Apparently, though, Sony doesn't think this is all that much of an issue. On Dec. 22, TMZ published information from recent court documents in which Sony claims the wait could turn Kesha into the next Adele. In the documents, Sony "[points] out Adele, [Justin Timberlake] and D'Angelo all took long breaks and came back stronger," according to TMZ.
"I love Adele, and this has nothing to do with her or any other artist," Kesha wrote in a post attached to a snapshot of a Jezebel article sharing Sony's court document claims. "I never wanted to have a 'comeback' because I never wanted to go away. Making these comparisons is Sony's way of trying to put a positive spin on a horrible situation."
Adele's and Kesha's careers could not be more different. Adele took the time off to raise her son and get back in touch with herself and her creativity.
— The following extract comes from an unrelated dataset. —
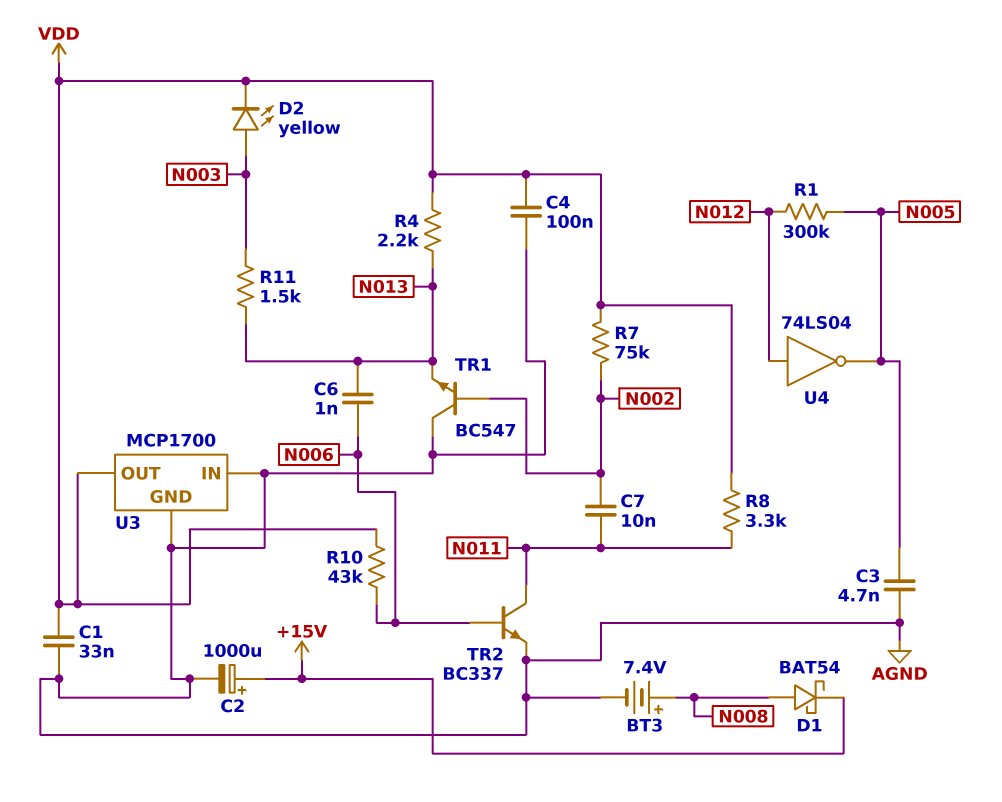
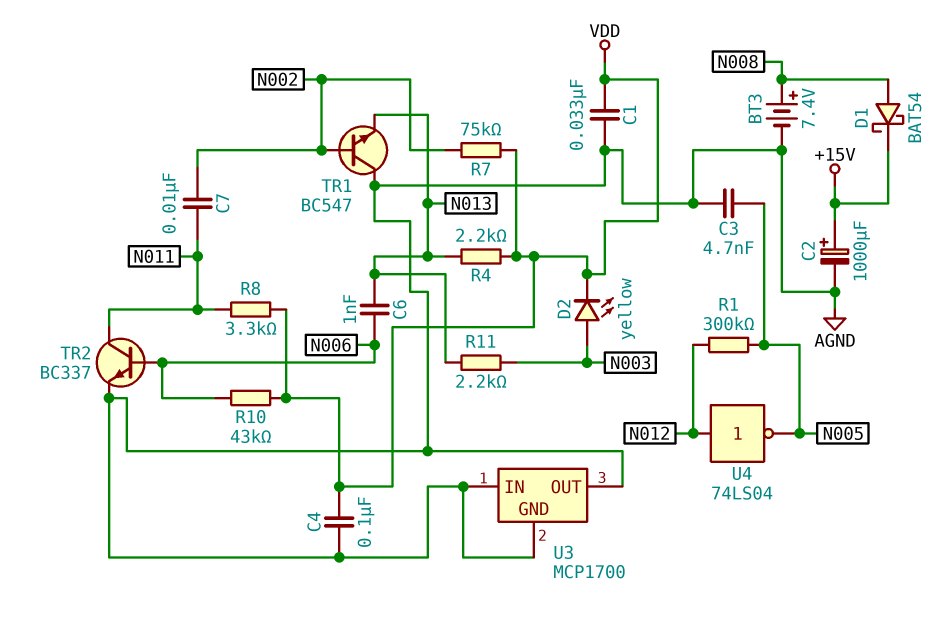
R11: 1.5k (N003, N013) -> 2.2k (N003, N013)
U3 pin OUT: VDD -> AGND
Kesha, on the other hand, has been fighting tooth and nail for her creative freedom to stop "putting out the same song and becoming a parody [of] myself," as she told Rolling Stone in October 2013.
Simply taking time off does not make an Adele. It takes a commitment to quality, deep reflection and, perhaps most importantly, a supportive work environment. Adele had that. Kesha clearly does not.
Despite her inability to record, Kesha has still been making music. On Christmas Day, Kesha shared a video of a Nashville performance with a new group she put together, which she's calling Yeast Infection. "I love all of my animals!!!" she wrote on her Facebook. "Thanks for all of the support this year!!! .... Don't worry no one will ever shut me up."
Playing punk-rock inspired psychedelic remixes of her songs "Blow" and "Timber," the music is about as far from the clean, fun-for-all-ages Adele as one can get. Sony can listen and weep.